BEGIN
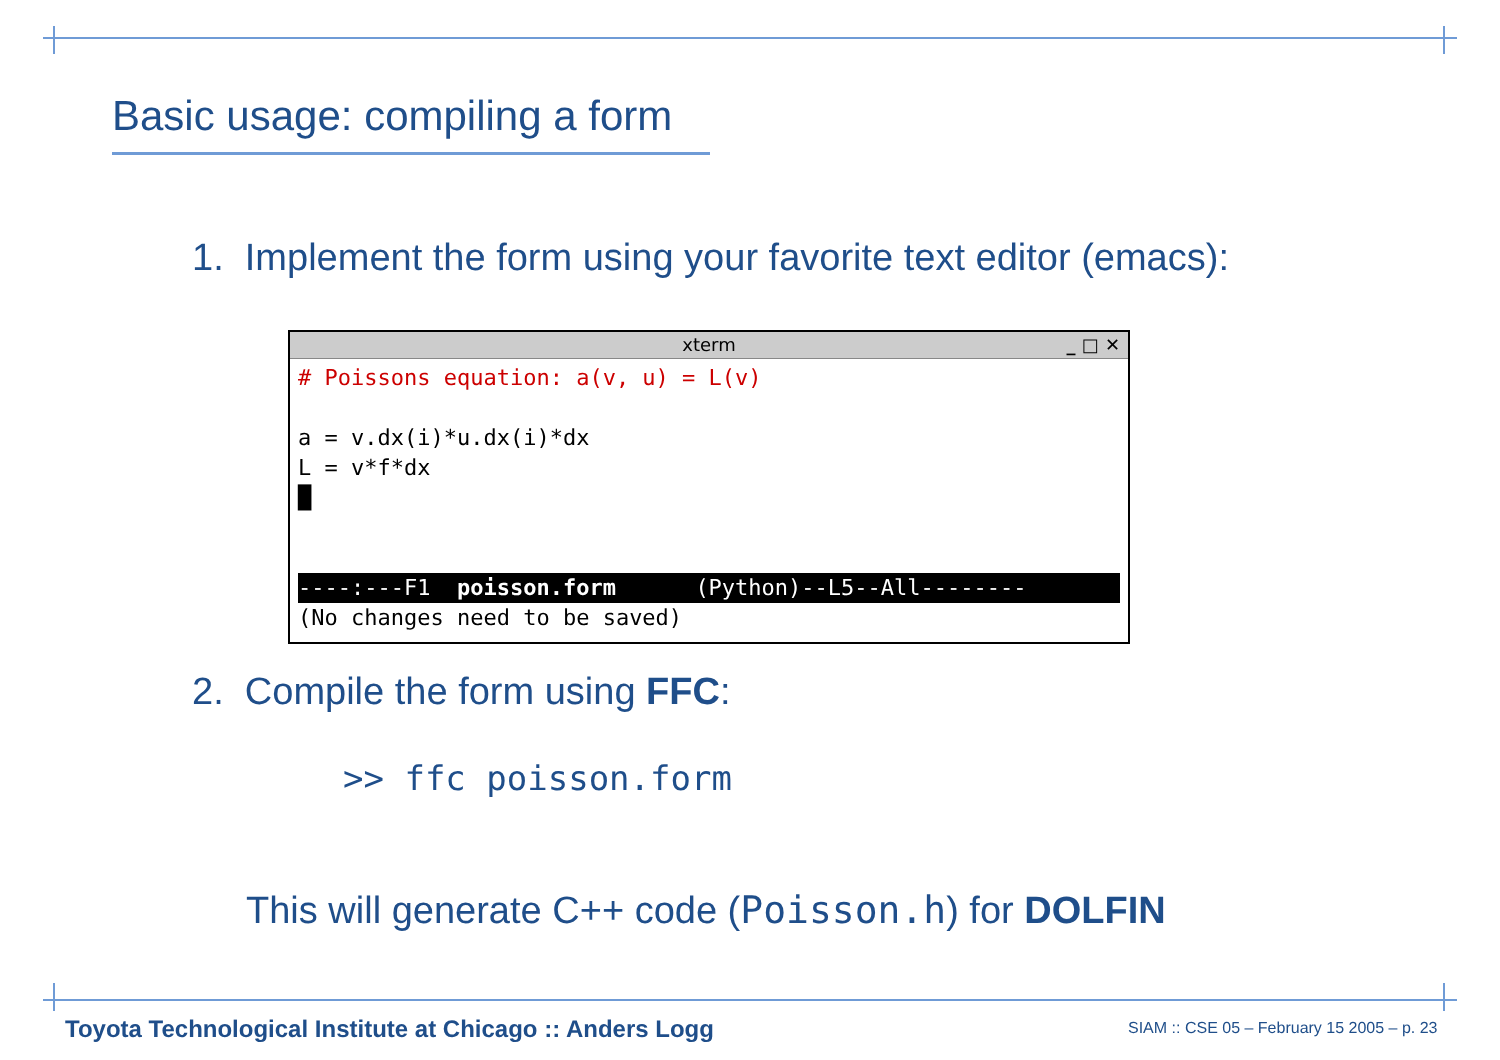Basic usage: compiling a form
1. Implement the form using your favorite text editor (emacs):
xterm _ □ ✕
# Poissons equation: a(v, u) = L(v)

a = v.dx(i)*u.dx(i)*dx
L = v*f*dx
█


----:---F1  poisson.form      (Python)--L5--All--------(No changes need to be saved)
2. Compile the form using FFC:
>> ffc poisson.form
This will generate C++ code (Poisson.h) for DOLFIN
Toyota Technological Institute at Chicago :: Anders Logg
SIAM :: CSE 05 – February 15 2005 – p. 23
END
**How to complete this task:**
Exact copies of the line with "a = v.dx(i)*u.dx(i)*dx" and of every later line in the entries make up the whole answer.

**Result:**
a = v.dx(i)*u.dx(i)*dx
L = v*f*dx
█


----:---F1  poisson.form      (Python)--L5--All--------(No changes need to be saved)
2. Compile the form using FFC:
>> ffc poisson.form
This will generate C++ code (Poisson.h) for DOLFIN
Toyota Technological Institute at Chicago :: Anders Logg
SIAM :: CSE 05 – February 15 2005 – p. 23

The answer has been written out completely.